═════ Supplied records

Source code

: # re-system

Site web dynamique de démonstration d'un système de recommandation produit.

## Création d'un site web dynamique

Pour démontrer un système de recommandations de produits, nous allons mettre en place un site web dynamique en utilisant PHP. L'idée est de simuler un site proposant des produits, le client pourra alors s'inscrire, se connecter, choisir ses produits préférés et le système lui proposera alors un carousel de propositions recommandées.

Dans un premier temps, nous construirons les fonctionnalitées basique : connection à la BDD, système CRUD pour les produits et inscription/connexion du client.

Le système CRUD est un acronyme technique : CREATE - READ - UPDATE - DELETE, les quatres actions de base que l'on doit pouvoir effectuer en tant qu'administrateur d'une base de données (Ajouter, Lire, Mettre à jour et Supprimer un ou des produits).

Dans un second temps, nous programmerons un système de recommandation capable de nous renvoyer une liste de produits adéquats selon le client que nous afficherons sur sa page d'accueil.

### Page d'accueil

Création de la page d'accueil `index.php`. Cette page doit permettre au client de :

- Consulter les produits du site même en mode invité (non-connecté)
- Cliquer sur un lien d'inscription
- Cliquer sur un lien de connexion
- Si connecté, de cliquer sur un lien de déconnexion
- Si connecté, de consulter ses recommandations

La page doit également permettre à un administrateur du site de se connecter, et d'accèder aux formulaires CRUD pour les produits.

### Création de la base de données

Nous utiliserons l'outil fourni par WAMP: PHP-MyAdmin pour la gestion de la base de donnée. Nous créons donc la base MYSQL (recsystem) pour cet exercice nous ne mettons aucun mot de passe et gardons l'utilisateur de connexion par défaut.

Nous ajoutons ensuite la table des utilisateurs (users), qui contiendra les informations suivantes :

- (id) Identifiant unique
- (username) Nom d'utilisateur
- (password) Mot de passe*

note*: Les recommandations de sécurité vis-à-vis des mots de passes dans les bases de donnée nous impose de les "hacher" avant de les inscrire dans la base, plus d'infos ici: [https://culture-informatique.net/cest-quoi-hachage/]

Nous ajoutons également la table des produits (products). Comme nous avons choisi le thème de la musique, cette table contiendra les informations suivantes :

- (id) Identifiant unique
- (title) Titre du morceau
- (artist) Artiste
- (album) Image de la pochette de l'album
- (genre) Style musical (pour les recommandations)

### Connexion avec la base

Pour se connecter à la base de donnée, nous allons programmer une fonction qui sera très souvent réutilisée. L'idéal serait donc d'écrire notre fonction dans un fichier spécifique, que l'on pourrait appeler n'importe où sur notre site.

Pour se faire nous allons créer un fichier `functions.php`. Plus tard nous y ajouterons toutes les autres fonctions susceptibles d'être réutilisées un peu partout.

══════════

*The task*
Your answer must be an exact copy of every entry above.

*Answer box*
Source code

: # re-system

Site web dynamique de démonstration d'un système de recommandation produit.

## Création d'un site web dynamique

Pour démontrer un système de recommandations de produits, nous allons mettre en place un site web dynamique en utilisant PHP. L'idée est de simuler un site proposant des produits, le client pourra alors s'inscrire, se connecter, choisir ses produits préférés et le système lui proposera alors un carousel de propositions recommandées.

Dans un premier temps, nous construirons les fonctionnalitées basique : connection à la BDD, système CRUD pour les produits et inscription/connexion du client.

Le système CRUD est un acronyme technique : CREATE - READ - UPDATE - DELETE, les quatres actions de base que l'on doit pouvoir effectuer en tant qu'administrateur d'une base de données (Ajouter, Lire, Mettre à jour et Supprimer un ou des produits).

Dans un second temps, nous programmerons un système de recommandation capable de nous renvoyer une liste de produits adéquats selon le client que nous afficherons sur sa page d'accueil.

### Page d'accueil

Création de la page d'accueil `index.php`. Cette page doit permettre au client de :

- Consulter les produits du site même en mode invité (non-connecté)
- Cliquer sur un lien d'inscription
- Cliquer sur un lien de connexion
- Si connecté, de cliquer sur un lien de déconnexion
- Si connecté, de consulter ses recommandations

La page doit également permettre à un administrateur du site de se connecter, et d'accèder aux formulaires CRUD pour les produits.

### Création de la base de données

Nous utiliserons l'outil fourni par WAMP: PHP-MyAdmin pour la gestion de la base de donnée. Nous créons donc la base MYSQL (recsystem) pour cet exercice nous ne mettons aucun mot de passe et gardons l'utilisateur de connexion par défaut.

Nous ajoutons ensuite la table des utilisateurs (users), qui contiendra les informations suivantes :

- (id) Identifiant unique
- (username) Nom d'utilisateur
- (password) Mot de passe*

note*: Les recommandations de sécurité vis-à-vis des mots de passes dans les bases de donnée nous impose de les "hacher" avant de les inscrire dans la base, plus d'infos ici: [https://culture-informatique.net/cest-quoi-hachage/]

Nous ajoutons également la table des produits (products). Comme nous avons choisi le thème de la musique, cette table contiendra les informations suivantes :

- (id) Identifiant unique
- (title) Titre du morceau
- (artist) Artiste
- (album) Image de la pochette de l'album
- (genre) Style musical (pour les recommandations)

### Connexion avec la base

Pour se connecter à la base de donnée, nous allons programmer une fonction qui sera très souvent réutilisée. L'idéal serait donc d'écrire notre fonction dans un fichier spécifique, que l'on pourrait appeler n'importe où sur notre site.

Pour se faire nous allons créer un fichier `functions.php`. Plus tard nous y ajouterons toutes les autres fonctions susceptibles d'être réutilisées un peu partout.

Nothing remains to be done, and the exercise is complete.